California Takes Legal Action Over Genetic Data Catastrophe
California Attorney General Rob Bonta filed a landmark lawsuit on May 28, 2026 against genetics testing company 23andMe, targeting the company over a 2023 data breach that exposed the genetic and personal information of approximately 6.9 million U.S. customers. The complaint, filed in San Francisco Superior Court, accuses 23andMe of ignoring repeated warnings that its systems had been compromised and deliberately downplaying the severity of the breach.
The breach began in April 2023 and lasted approximately five months. About 856,000 Californians were directly affected. The exposed data included some of the most sensitive personal information imaginable: customers’ health conditions, genetic predispositions, biological relatives, ancestry, and ethnicity information that cannot be changed or revoked once exposed.
What Was Exposed And Why It’s Uniquely Dangerous
Unlike a credit card number or password, genetic data is permanent. Once your DNA profile is in the hands of bad actors, the damage is irreversible. The 23andMe breach is particularly alarming because the hacker reportedly targeted users with Chinese and Ashkenazi Jewish ancestry, offering their information for sale on the dark web raising serious concerns about the potential for genetic discrimination and targeted persecution.
“This data breach, and the company’s handling of it, was entirely unacceptable,” Attorney General Bonta stated in a press conference. He is seeking civil fines that could total “multiple millions” of dollars for violations of California’s Genetic Information Privacy Act and state consumer protection laws.

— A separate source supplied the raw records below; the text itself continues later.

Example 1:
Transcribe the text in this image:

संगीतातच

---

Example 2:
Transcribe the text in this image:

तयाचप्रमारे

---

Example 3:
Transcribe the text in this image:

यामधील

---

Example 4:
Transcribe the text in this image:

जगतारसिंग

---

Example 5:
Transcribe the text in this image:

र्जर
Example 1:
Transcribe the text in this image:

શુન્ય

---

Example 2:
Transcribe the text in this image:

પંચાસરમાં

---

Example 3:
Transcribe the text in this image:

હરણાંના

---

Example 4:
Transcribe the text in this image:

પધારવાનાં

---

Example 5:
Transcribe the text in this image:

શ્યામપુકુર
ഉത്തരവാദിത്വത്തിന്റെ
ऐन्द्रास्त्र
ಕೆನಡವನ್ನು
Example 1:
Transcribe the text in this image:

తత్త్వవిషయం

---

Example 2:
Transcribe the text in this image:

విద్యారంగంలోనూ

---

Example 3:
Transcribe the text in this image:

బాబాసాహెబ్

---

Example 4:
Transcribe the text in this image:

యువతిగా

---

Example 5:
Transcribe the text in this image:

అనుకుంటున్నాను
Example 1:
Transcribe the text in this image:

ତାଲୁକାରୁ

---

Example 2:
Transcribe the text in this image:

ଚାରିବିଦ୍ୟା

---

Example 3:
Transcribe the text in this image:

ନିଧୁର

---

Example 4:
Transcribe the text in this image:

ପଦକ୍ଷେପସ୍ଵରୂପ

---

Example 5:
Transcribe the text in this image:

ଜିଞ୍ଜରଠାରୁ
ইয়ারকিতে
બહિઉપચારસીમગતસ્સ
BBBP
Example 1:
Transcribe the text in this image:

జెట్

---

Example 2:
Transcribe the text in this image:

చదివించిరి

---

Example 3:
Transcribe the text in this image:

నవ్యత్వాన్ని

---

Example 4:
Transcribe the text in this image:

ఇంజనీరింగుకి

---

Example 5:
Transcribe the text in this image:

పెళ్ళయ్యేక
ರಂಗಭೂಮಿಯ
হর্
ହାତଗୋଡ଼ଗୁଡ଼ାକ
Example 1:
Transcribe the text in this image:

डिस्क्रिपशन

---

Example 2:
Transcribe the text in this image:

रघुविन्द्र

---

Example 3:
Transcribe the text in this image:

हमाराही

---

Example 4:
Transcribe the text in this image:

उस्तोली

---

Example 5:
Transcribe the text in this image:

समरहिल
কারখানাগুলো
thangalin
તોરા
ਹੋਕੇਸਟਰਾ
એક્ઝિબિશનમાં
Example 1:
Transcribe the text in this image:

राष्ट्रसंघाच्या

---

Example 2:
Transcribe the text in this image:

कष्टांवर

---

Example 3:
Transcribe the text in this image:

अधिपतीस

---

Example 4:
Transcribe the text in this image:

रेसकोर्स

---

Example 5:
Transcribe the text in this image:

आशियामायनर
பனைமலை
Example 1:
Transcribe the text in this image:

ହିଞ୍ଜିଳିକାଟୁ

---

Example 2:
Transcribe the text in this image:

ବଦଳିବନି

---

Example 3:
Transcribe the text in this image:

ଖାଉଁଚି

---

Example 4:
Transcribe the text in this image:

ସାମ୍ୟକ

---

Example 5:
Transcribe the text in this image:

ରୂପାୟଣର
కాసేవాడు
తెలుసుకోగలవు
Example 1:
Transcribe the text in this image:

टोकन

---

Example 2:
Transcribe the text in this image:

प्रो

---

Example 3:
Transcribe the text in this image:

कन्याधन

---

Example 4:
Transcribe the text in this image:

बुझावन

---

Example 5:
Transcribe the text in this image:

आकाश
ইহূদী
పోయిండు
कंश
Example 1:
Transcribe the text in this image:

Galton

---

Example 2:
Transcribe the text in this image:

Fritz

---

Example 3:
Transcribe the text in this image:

Bankruptcy Complicates the Legal Battle
The lawsuit comes 14 months after 23andMe filed for Chapter 11 bankruptcy in March 2025, citing the data breach, related litigation, increased competition, and falling demand for genetics testing. A federal judge overseeing the bankruptcy had already granted final approval for a $30 million to $50 million settlement fund to resolve most U.S. customer claims from the breach.

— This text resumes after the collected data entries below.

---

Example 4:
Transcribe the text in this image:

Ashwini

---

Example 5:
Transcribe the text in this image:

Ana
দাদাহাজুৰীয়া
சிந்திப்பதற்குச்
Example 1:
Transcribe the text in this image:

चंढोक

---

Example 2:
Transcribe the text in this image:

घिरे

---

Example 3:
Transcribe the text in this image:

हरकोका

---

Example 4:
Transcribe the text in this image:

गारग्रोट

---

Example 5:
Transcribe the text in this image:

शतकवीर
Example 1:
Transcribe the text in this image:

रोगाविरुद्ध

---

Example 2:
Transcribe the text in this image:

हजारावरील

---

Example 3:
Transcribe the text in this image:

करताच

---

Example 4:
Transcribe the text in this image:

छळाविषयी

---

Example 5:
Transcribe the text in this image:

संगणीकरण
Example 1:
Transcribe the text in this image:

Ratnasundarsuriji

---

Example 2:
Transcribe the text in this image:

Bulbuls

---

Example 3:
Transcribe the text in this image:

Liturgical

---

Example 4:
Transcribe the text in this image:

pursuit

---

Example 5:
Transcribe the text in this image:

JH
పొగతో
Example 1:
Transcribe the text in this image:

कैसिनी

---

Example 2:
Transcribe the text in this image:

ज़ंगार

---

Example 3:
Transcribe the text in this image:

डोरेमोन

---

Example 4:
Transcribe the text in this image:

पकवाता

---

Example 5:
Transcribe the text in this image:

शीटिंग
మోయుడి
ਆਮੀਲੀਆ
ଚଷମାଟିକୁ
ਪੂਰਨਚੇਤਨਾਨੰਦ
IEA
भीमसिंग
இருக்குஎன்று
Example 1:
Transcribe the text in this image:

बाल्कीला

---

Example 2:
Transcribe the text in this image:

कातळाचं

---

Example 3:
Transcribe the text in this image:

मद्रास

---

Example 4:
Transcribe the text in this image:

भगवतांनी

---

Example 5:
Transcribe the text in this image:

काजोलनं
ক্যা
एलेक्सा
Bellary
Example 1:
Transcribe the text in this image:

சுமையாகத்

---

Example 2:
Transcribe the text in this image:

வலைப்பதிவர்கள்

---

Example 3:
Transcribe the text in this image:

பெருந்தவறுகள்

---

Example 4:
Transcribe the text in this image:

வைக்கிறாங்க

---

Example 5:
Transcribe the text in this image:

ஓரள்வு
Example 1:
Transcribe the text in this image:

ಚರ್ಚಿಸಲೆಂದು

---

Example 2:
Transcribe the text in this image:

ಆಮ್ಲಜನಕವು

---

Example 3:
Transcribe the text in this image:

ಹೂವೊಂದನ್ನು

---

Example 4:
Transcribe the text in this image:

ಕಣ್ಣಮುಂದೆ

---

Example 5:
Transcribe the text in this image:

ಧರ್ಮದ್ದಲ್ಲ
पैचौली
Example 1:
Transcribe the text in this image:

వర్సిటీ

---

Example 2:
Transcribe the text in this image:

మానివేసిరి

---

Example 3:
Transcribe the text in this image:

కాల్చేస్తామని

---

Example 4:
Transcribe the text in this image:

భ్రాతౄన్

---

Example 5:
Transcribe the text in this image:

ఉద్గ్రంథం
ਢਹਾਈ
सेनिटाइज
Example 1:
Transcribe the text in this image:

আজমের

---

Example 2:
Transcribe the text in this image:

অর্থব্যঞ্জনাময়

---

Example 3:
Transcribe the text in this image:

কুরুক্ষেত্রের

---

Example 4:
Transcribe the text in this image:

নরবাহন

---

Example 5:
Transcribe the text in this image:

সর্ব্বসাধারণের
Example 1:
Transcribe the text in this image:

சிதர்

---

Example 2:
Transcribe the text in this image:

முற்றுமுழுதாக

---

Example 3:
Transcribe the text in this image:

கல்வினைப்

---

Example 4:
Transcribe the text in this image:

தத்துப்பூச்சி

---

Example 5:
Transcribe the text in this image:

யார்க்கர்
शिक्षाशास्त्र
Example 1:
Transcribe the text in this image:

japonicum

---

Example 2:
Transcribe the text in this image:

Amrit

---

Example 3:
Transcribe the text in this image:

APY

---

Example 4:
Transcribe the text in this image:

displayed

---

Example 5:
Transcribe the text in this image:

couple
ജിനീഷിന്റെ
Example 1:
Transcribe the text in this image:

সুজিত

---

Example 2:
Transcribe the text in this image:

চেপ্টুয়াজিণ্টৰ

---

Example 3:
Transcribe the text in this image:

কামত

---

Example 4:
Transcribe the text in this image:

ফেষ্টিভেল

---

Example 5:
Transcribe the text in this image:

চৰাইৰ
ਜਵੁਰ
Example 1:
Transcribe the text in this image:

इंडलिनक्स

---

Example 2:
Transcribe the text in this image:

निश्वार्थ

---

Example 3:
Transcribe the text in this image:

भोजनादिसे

Bonta acknowledged the complexity: “We would need to work through the bankruptcy process to collect any judgment.” Last July, TTAM Research Institute a nonprofit controlled by 23andMe co-founder Anne Wojcicki purchased 23andMe’s assets for $305 million. Bonta had opposed that sale on privacy grounds, arguing that California law gives consumers the right to consent to any transfer of their most sensitive personal data.
Broader Implications for Genetic Privacy
The 23andMe case has become a watershed moment for genetic data privacy regulation. It raises critical questions that the tech and health industries must now confront:
- Who owns your DNA data? When a company goes bankrupt, what happens to the genetic profiles of millions of customers?

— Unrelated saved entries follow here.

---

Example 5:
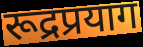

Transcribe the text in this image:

रूद्रप्रयाग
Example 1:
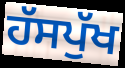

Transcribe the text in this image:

ਹੱਸਪੁੱਖ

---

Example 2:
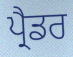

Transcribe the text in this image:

ਪ੍ਰੈਡਰ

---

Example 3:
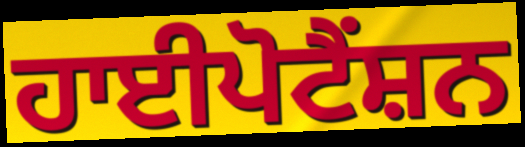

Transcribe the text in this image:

ਹਾਈਪੋਟੈਂਸ਼ਨ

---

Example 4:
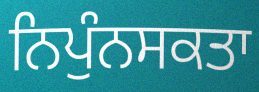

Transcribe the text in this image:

ਨਿਪੁੰਨਸਕਤਾ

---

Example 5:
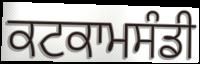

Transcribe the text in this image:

ਕਟਕਾਮਸੰਡੀ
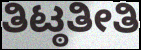
ತಿಟ್ಠತೀತಿ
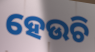
ହେଉଚି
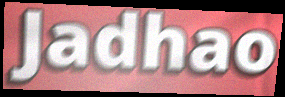
Jadhao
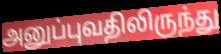
அனுப்புவதிலிருந்து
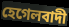
হেগেলবাদী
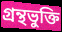
গ্রন্থভুক্তি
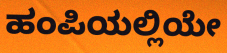
ಹಂಪಿಯಲ್ಲಿಯೇ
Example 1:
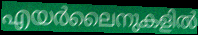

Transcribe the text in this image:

എയർലൈനുകളിൽ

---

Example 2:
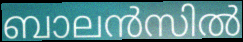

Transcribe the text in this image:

ബാലൻസിൽ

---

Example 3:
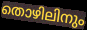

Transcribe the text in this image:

തൊഴിലിനും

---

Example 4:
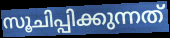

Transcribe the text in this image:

സൂചിപ്പിക്കുന്നത്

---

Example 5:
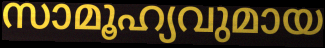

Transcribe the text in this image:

സാമൂഹ്യവുമായ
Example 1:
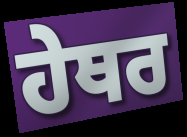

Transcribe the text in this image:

ਹੇਥਰ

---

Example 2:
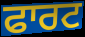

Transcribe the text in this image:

ਫਾਰਟ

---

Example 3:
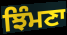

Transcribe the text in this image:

ਝਿੰਮਣਾ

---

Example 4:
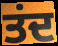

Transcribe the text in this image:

ਤਂਦ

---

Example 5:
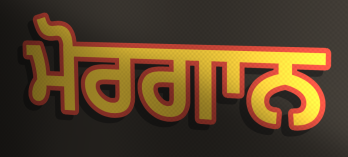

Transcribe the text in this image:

ਮੋਰਗਾਨ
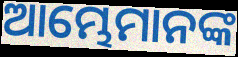
ଆମ୍ଭେମାନଙ୍କ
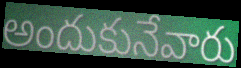
అందుకునేవారు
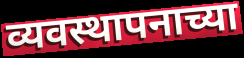
व्यवस्थापनाच्या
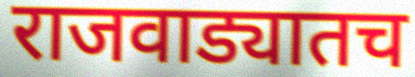
राजवाड्यातच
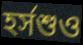
হর্সশুও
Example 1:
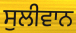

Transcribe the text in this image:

ਸੁਲੀਵਾਨ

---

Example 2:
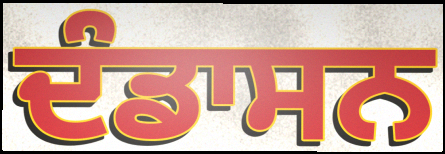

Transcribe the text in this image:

ਦੰਡਾਸਨ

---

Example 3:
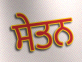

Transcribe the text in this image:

ਸੇਤਨ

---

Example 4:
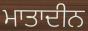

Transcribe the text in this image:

ਮਾਤਾਦੀਨ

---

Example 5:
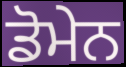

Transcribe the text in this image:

ਡੋਮੇਨ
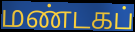
மண்டகப்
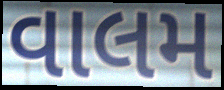
વાલમ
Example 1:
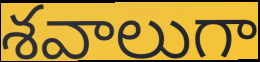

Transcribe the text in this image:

శవాలుగా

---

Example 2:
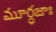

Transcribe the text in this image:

మూర్ధజాః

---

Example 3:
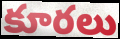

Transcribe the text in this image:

కూరలు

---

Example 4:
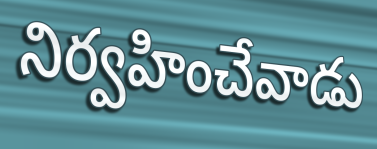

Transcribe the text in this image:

నిర్వహించేవాడు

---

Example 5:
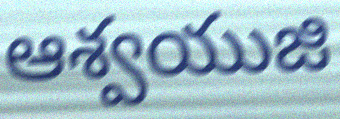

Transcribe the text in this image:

ఆశ్వయుజి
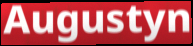
Augustyn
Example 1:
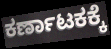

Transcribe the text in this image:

ಕರ್ಣಾಟಕಕ್ಕೆ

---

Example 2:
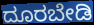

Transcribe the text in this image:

ದೂರಬೇಡಿ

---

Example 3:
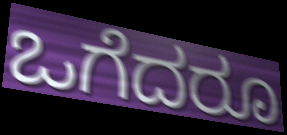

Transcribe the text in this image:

ಒಗೆದರೂ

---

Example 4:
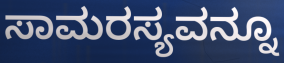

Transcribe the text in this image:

ಸಾಮರಸ್ಯವನ್ನೂ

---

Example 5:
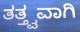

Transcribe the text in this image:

ತತ್ತ್ವವಾಗಿ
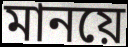
মানয়ে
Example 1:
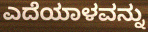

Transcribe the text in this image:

ಎದೆಯಾಳವನ್ನು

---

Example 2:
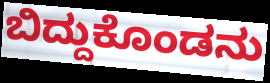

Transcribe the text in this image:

ಬಿದ್ದುಕೊಂಡನು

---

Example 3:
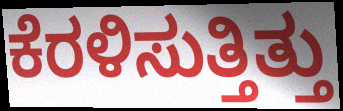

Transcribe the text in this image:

ಕೆರಳಿಸುತ್ತಿತ್ತು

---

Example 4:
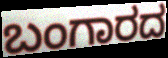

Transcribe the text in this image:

ಬಂಗಾರದ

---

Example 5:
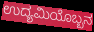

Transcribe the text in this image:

ಉದ್ಯಮಿಯೊಬ್ಬನ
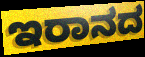
ಇರಾನದ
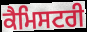
ਕੈਮਿਸਟਰੀ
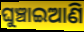
ଘୁଞ୍ଚାଇଆଣି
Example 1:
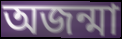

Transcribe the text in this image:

অজন্মা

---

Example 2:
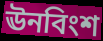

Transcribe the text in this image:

ঊনবিংশ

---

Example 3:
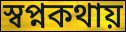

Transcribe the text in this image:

স্বপ্নকথায়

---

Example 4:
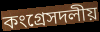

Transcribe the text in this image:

কংগ্রেসদলীয়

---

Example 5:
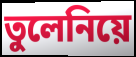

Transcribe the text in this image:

- Are current laws adequate? California’s Genetic Information Privacy Act is one of the strongest in the nation but the 23andMe case reveals significant enforcement gaps
- What are the risks of genetic targeting? The breach demonstrated that genetic data can be used to identify and target specific ethnic groups
- How should AI companies handle biometric data? As AI health applications proliferate, the 23andMe case sets a critical precedent
Key Takeaways
- California AG sues 23andMe over a breach affecting 6.9 million users (856,000 Californians)
- Exposed data included genetic predispositions, health conditions, ancestry, and ethnicity
- Hackers reportedly targeted users of Chinese and Ashkenazi Jewish ancestry
- 23andMe is in bankruptcy; collecting any judgment will require navigating that process
- Fines could total “multiple millions” under California’s Genetic Information Privacy Act
- The case sets a major precedent for genetic data privacy in the AI and health tech era
As AI-powered health and genomics applications become more prevalent, the 23andMe lawsuit serves as a stark warning: companies that collect the most intimate data imaginable must be held to the highest standards of security and transparency or face the full force of the law.